# INSTRUCTIONS FOR THE TASK
Each line below from the one containing "border: 1px solid #a0a0a0;" through the one containing "background: #ffffff;" is to be given again exactly, and no line outside that span.

*** Block opens ***

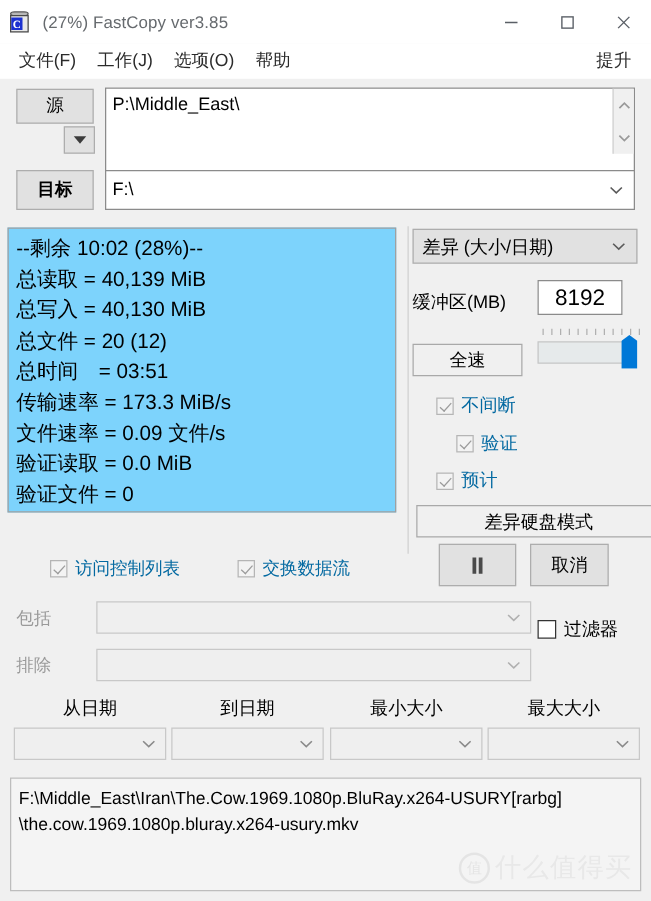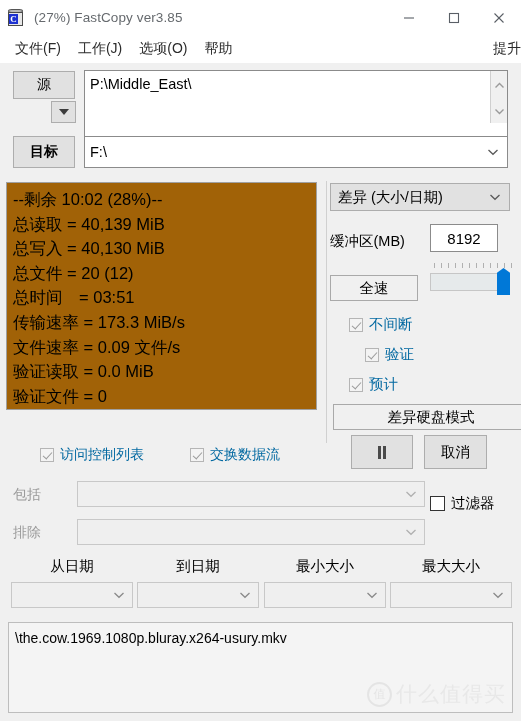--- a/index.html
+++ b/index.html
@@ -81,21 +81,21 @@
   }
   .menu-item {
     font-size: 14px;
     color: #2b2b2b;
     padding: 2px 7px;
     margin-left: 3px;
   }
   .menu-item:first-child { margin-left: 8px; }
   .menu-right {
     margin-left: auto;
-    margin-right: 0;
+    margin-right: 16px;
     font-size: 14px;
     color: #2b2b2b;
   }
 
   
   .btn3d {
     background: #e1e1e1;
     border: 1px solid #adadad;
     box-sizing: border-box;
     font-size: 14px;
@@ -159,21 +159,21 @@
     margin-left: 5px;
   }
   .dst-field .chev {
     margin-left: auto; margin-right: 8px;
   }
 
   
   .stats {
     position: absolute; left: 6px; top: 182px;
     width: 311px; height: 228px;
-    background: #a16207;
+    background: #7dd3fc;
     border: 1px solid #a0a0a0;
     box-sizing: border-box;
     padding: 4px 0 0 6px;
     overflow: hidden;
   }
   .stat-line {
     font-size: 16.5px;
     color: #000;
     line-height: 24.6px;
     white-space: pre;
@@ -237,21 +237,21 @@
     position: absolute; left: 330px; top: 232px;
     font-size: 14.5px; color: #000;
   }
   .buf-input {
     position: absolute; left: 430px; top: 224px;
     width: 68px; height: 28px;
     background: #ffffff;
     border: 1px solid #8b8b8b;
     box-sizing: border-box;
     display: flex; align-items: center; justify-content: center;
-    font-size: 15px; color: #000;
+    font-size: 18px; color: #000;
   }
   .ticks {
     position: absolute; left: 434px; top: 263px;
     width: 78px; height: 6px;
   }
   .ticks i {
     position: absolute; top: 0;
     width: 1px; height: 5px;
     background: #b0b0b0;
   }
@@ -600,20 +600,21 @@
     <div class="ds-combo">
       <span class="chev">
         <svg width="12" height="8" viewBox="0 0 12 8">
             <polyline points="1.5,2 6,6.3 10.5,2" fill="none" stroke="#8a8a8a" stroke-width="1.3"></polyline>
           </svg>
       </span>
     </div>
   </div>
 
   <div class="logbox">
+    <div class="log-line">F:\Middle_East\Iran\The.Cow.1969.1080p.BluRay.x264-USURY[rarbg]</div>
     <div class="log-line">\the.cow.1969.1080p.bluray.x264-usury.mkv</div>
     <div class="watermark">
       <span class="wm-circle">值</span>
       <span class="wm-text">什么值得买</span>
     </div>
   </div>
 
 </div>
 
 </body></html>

*** Block closes ***
*** Block opens ***

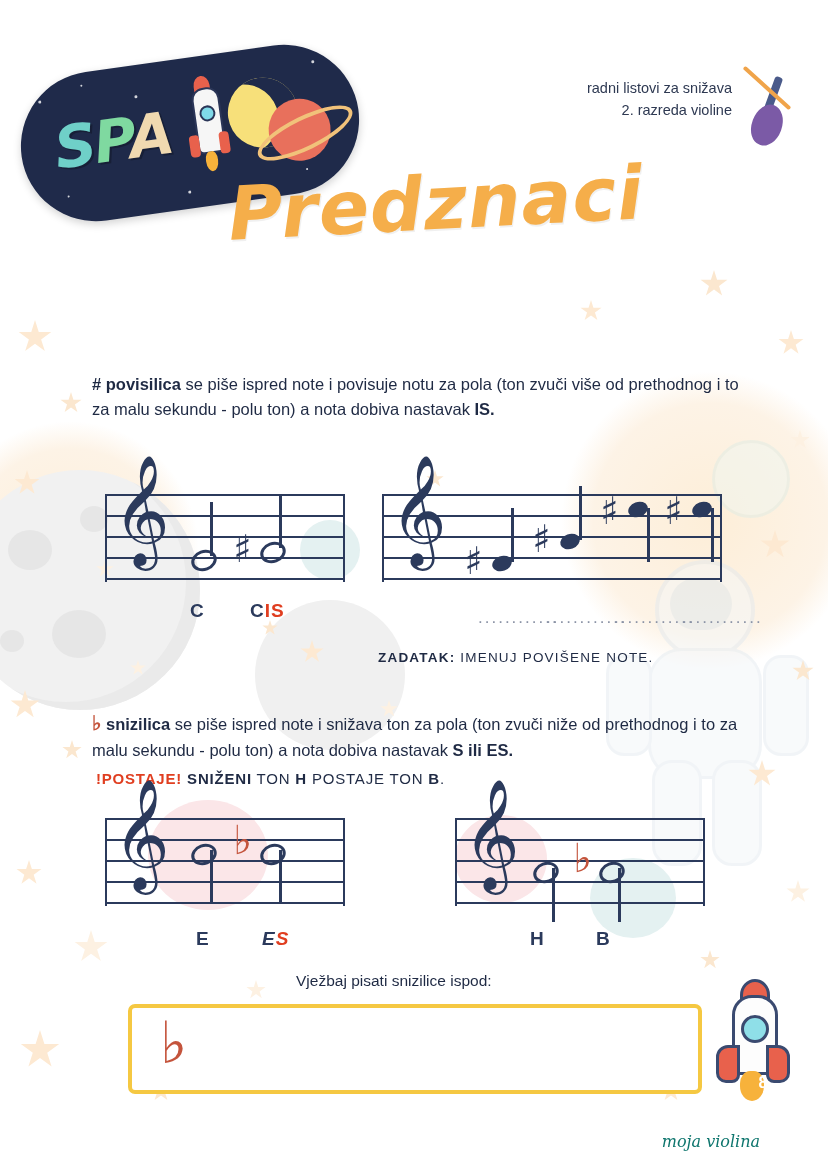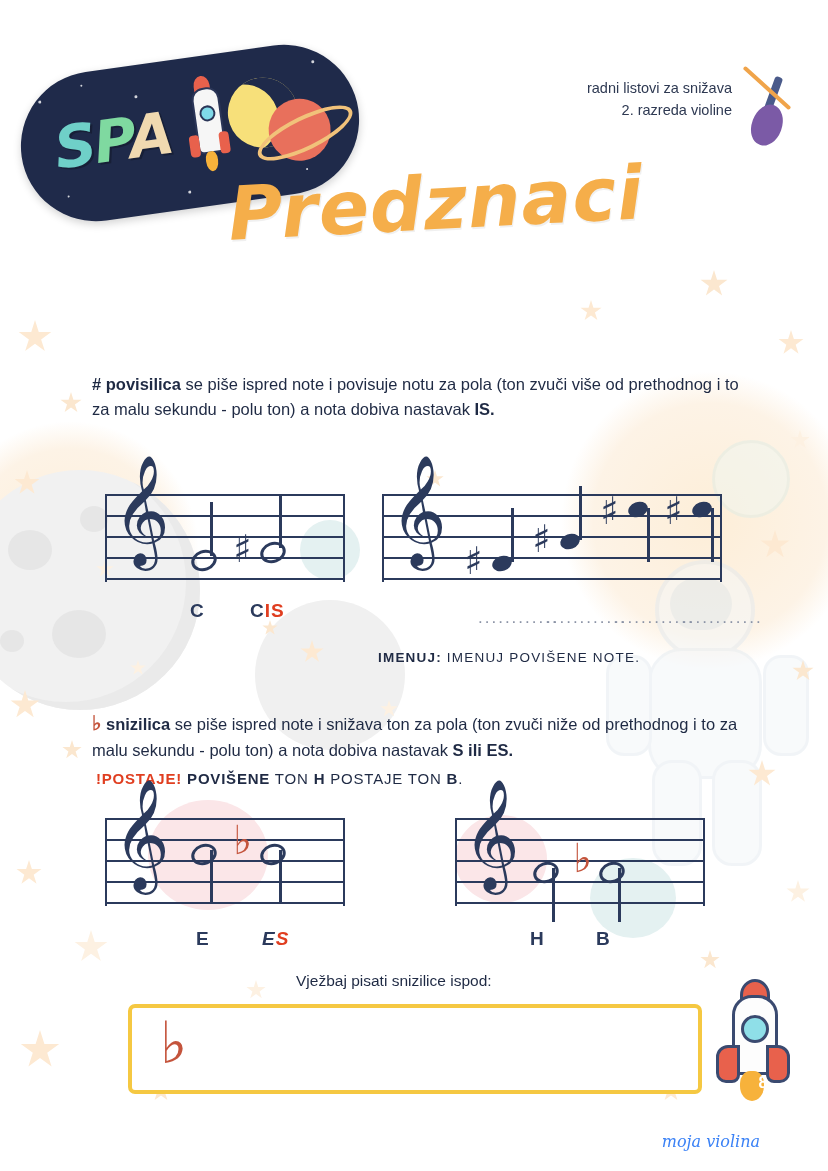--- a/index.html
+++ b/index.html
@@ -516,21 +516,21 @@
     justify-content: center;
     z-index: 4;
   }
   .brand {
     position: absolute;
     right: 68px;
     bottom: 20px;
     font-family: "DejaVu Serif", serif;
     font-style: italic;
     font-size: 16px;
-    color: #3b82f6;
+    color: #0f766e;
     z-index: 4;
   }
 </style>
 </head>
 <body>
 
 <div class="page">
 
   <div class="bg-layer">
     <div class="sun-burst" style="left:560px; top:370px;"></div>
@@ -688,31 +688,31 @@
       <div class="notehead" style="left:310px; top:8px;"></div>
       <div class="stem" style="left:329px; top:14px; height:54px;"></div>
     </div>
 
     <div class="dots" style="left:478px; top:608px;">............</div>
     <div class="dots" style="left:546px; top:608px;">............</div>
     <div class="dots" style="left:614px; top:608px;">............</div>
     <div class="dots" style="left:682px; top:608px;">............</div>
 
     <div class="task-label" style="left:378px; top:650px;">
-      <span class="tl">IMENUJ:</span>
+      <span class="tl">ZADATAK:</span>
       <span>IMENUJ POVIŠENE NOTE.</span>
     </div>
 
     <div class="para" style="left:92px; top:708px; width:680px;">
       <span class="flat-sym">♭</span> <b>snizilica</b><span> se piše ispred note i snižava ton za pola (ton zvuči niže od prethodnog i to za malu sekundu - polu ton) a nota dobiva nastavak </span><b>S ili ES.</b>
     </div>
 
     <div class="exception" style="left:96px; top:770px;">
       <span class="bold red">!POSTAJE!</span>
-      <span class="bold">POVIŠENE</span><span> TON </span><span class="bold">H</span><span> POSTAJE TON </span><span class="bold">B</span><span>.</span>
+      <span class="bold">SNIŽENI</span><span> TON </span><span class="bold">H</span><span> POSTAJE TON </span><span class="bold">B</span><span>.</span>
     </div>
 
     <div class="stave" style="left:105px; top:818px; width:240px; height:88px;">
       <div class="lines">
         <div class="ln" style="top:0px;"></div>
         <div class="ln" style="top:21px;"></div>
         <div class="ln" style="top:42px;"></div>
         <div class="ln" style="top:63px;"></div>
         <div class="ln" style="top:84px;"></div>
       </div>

*** Block closes ***
*** Block opens ***

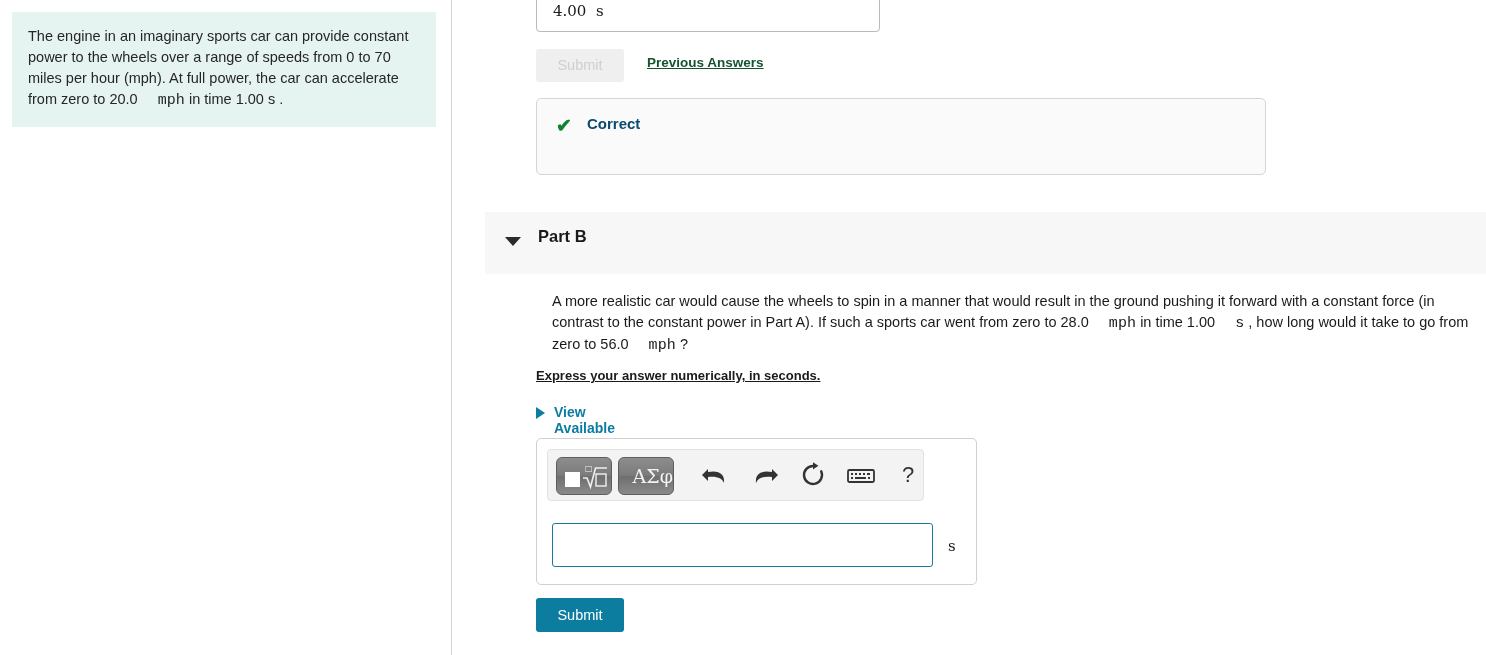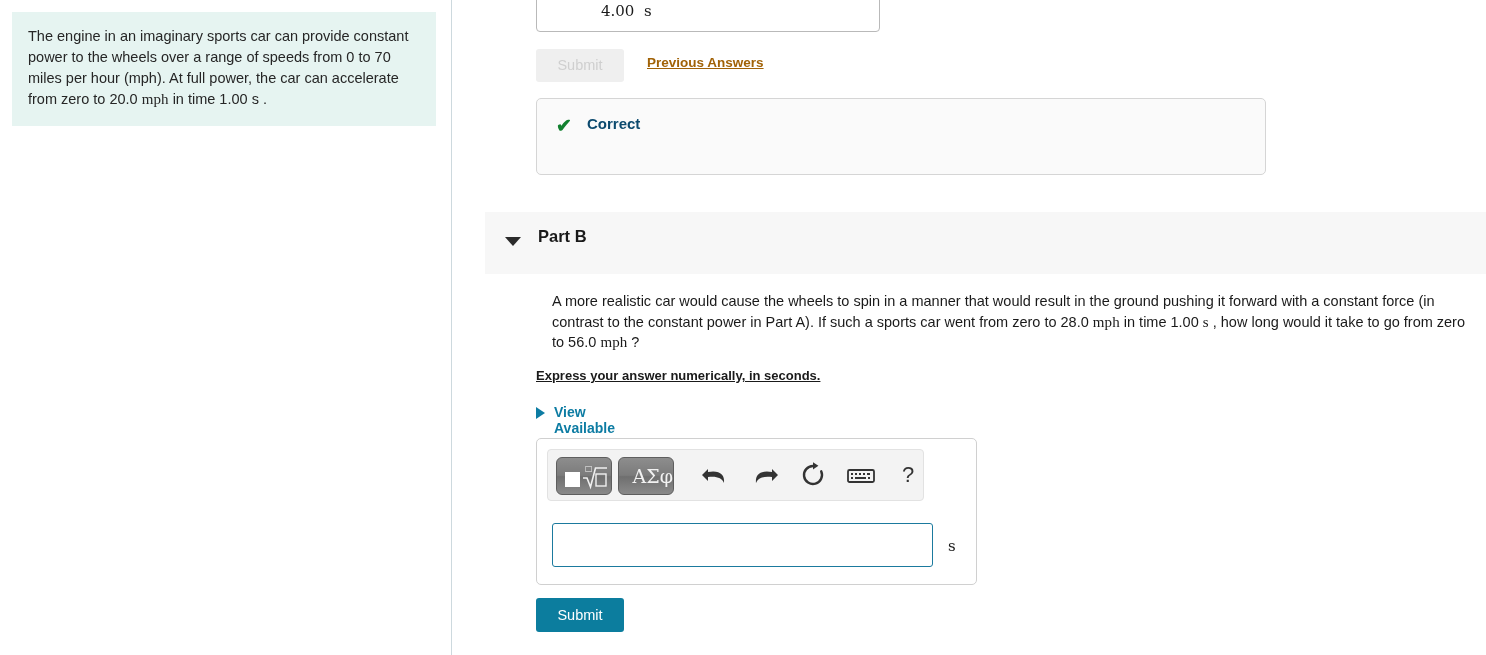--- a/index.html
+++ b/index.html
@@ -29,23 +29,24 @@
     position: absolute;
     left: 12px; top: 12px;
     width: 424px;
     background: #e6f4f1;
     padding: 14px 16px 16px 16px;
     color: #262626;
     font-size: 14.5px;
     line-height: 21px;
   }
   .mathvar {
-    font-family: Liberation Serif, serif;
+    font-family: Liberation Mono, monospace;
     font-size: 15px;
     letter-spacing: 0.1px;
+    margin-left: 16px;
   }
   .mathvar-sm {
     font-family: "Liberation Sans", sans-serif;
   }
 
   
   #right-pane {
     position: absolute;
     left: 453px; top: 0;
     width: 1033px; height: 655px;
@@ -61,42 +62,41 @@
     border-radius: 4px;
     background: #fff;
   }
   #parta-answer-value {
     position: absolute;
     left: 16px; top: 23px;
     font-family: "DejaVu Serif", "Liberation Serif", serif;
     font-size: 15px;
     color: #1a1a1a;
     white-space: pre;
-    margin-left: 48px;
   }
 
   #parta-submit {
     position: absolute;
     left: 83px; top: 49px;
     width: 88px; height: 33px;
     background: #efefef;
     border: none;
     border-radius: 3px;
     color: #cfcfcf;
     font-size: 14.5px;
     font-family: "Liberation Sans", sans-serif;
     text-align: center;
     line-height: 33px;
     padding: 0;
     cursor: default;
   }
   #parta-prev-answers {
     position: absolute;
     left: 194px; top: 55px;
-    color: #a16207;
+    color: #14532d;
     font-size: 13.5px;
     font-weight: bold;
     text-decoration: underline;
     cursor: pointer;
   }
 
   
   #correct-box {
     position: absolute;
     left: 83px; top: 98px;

*** Block closes ***

# WORKED SOLUTION
     border: 1px solid #a0a0a0;
     box-sizing: border-box;
     padding: 4px 0 0 6px;
     overflow: hidden;
   }
   .stat-line {
     font-size: 16.5px;
     color: #000;
     line-height: 24.6px;
     white-space: pre;
@@ -237,21 +237,21 @@
     position: absolute; left: 330px; top: 232px;
     font-size: 14.5px; color: #000;
   }
   .buf-input {
     position: absolute; left: 430px; top: 224px;
     width: 68px; height: 28px;
     background: #ffffff;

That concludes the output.